È ormai evidente che un presidio costante e adeguato è indispensabile per prevenire atti criminali, garantire interventi rapidi in caso di emergenza e infondere un senso di sicurezza nei milioni di pendolari e viaggiatori che ogni giorno utilizzano il trasporto ferroviario. Questa contrazione delle risorse in servizio compromette la capacità di sorveglianza e di controllo, rendendo stazioni e treni potenziali bersagli per malintenzionati. Purtroppo questa carenza di polferini non è una novità, con l’estate nel pieno è diventa un’emergenza, e la percezione di sicurezza peggiora visto anche i fatti di sangue appena successi” dichiarano il coordinatore confederale UIL Territorio di Rimini Michele Bertaccini e la Segreteria Provinciale UIL Polizia di Rimini.

I nostri agenti sono quotidianamente impegnati al massimo, ma non possono fare miracoli. Non è pensabile chiedere loro di coprire turni massacranti e di garantire una presenza capillare in un contesto di crescenti esigenze e rischi.”, già fanno il possibile e l’impossibile per “esserci sempre”. È fondamentale avviare piani straordinari di assunzione e formazione, ripristinando un numero di agenti adeguato alle reali esigenze del territorio e all’aumento del flusso di passeggeri. Certamente con l’aumento delle pattuglie, l’implementazione di nuove tecnologie di sicurezza e campagne di sensibilizzazione si potrà raggiungere l’obiettivo. A rendere il quadro ancora più allarmante, è l’assenza di una figura di comando chiave: da più di un anno non è presente un funzionario a capo della Sezione. Questa mancanza impedisce una guida strategica essenziale e una essenziale e piena operatività. È un’assenza che si ripercuote negativamente sulla struttura organizzativa rispetto alla quale è necessario intervenire con massima urgenza. La Stazione Ferroviaria, snodo cruciale per la mobilità e porta d’accesso alla nostra città, sta disgraziatamente diventando teatro di eventi che minano la sicurezza dei cittadini, degli utenti e dei turisti. Tale situazione è inaccettabile e richiede un’azione immediata e coordinata.

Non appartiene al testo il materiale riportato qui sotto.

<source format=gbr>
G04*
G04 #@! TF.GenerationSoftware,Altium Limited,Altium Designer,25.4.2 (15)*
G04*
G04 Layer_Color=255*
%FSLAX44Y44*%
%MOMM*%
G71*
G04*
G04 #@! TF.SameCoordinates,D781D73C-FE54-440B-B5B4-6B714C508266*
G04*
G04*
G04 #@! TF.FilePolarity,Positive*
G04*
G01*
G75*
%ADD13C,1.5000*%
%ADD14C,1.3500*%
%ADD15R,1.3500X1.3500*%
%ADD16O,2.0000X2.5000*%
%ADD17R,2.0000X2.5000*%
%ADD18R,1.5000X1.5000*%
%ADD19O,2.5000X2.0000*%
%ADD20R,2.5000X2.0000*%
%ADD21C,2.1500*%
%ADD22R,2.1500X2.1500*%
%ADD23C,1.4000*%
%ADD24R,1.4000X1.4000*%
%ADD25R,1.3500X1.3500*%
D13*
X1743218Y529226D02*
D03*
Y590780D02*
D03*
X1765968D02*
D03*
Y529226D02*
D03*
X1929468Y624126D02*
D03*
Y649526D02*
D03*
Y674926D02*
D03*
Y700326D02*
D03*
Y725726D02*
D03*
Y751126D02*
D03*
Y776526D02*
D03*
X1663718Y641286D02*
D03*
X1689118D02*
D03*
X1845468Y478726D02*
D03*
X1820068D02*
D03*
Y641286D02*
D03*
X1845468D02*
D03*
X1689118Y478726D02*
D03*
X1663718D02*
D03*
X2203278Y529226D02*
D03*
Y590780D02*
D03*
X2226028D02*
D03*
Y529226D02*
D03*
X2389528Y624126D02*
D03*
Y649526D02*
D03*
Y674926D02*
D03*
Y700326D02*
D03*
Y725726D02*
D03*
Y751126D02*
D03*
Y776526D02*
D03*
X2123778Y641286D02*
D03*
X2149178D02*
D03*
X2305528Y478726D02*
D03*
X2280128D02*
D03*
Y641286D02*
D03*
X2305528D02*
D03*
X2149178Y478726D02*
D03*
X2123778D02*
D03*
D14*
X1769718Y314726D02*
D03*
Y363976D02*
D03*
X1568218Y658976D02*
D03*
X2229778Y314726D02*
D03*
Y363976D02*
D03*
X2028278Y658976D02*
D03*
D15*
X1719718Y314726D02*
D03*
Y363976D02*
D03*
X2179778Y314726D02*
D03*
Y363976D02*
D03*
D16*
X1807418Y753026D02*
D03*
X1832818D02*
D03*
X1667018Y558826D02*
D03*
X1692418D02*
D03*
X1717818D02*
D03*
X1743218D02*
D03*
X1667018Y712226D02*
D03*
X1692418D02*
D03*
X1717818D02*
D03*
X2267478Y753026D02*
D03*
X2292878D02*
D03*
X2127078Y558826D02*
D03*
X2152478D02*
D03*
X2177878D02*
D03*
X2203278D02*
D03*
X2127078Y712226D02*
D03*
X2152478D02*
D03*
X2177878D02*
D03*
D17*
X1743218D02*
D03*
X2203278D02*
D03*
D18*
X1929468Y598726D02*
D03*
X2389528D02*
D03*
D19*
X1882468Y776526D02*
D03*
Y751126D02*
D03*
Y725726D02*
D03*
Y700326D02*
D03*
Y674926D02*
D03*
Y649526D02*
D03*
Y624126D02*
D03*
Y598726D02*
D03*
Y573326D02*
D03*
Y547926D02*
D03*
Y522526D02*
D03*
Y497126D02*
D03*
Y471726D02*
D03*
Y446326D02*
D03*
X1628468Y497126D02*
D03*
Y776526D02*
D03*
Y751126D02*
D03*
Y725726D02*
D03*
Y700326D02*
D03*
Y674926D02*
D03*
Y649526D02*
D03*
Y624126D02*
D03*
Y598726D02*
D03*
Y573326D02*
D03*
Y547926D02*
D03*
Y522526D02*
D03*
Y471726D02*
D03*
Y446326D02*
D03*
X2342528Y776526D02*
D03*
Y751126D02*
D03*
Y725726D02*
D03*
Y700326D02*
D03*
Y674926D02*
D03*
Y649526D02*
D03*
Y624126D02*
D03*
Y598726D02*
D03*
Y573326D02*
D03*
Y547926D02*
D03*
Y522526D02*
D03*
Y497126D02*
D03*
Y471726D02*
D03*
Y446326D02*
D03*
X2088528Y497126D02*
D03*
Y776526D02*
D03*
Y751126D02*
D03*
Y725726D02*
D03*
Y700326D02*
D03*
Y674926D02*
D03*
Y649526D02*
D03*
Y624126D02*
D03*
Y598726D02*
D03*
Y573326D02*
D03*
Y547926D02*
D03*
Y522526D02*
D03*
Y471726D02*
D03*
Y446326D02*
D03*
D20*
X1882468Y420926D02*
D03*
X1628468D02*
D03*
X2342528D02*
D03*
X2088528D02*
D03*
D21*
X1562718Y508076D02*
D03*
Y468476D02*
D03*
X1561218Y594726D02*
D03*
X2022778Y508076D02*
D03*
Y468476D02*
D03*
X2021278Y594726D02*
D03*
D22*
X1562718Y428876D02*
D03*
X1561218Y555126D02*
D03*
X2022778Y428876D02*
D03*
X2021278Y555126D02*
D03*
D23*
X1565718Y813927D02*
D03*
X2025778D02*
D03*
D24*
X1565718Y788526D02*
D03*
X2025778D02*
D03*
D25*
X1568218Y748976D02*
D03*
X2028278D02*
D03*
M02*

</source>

Per questi motivi, chiediamo formalmente alle Autorità Provinciali di Rimini, l’apertura di un Tavolo Tecnico di Coordinamento che coinvolga tutte le istituzioni preposte alla sicurezza e, se ritenuto opportuno, anche rappresentanti delle categorie economiche e sociali interessate perché venga valutata l’immediata istituzione di una “Zona Rossa” nell’area della Stazione Ferroviaria e nelle zone immediatamente adiacenti. Tale misura, a carattere temporaneo ma urgente, permetterebbe di rafforzare significativamente i controlli e la presenza delle Forze dell’Ordine, fungendo da deterrente e garantendo maggiore tranquillità alle persone.

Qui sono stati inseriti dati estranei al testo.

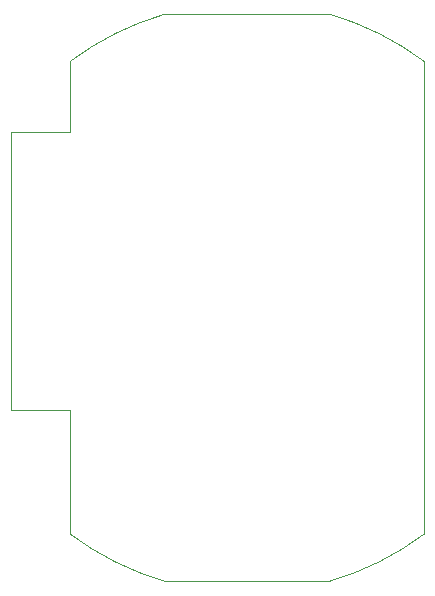
<source format=gbr>
G04 #@! TF.GenerationSoftware,KiCad,Pcbnew,5.0.0-fee4fd1~66~ubuntu16.04.1*
G04 #@! TF.CreationDate,2018-09-22T21:32:25+02:00*
G04 #@! TF.ProjectId,bus-module_atmega328,6275732D6D6F64756C655F61746D6567,B*
G04 #@! TF.SameCoordinates,Original*
G04 #@! TF.FileFunction,Profile,NP*
%FSLAX46Y46*%
G04 Gerber Fmt 4.6, Leading zero omitted, Abs format (unit mm)*
G04 Created by KiCad (PCBNEW 5.0.0-fee4fd1~66~ubuntu16.04.1) date Sat Sep 22 21:32:25 2018*
%MOMM*%
%LPD*%
G01*
G04 APERTURE LIST*
%ADD10C,0.100000*%
G04 APERTURE END LIST*
D10*
X107000000Y-124000000D02*
X93000000Y-124000000D01*
X85000000Y-120000000D02*
X85000000Y-109500000D01*
X85000000Y-80000000D02*
X85000000Y-86000000D01*
X92996322Y-123998927D02*
G75*
G02X85000000Y-120000000I7003678J23998927D01*
G01*
X115004226Y-119996830D02*
G75*
G02X107000000Y-124000000I-15004226J19996830D01*
G01*
X106993021Y-75997966D02*
G75*
G02X115000000Y-80000000I-6993021J-24002034D01*
G01*
X85001058Y-79999206D02*
G75*
G02X93000000Y-76000000I14998942J-20000794D01*
G01*
X93000000Y-76000000D02*
X107000000Y-76000000D01*
X115000000Y-80000000D02*
X115000000Y-120000000D01*
X80000000Y-109500000D02*
X85000000Y-109500000D01*
X80000000Y-86000000D02*
X80000000Y-109500000D01*
X85000000Y-86000000D02*
X80000000Y-86000000D01*
M02*

</source>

È fondamentale che vengano messe in campo soluzioni strutturali che vadano oltre l’emergenza, garantendo un appropriato e duraturo grado di protezione e serenità per un’area così nevralgica. Siamo certi che solo attraverso una fattiva collaborazione tra tutte le parti in causa sia possibile ripristinare un adeguato livello di sicurezza e serenità per tutti coloro che frequentano la Stazione di Rimini in primis nonché Riccione e Cattolica. Restiamo a completa disposizione delle Autorità per fornire il nostro contributo e partecipare attivamente a qualsiasi iniziativa volta a risolvere questa delicata problematica.. Siamo certi che solo con un’azione decisa si potrà prevenire il ripetersi di simili episodi e ripristinare la fiducia in tutte le istituzioni coinvolte.”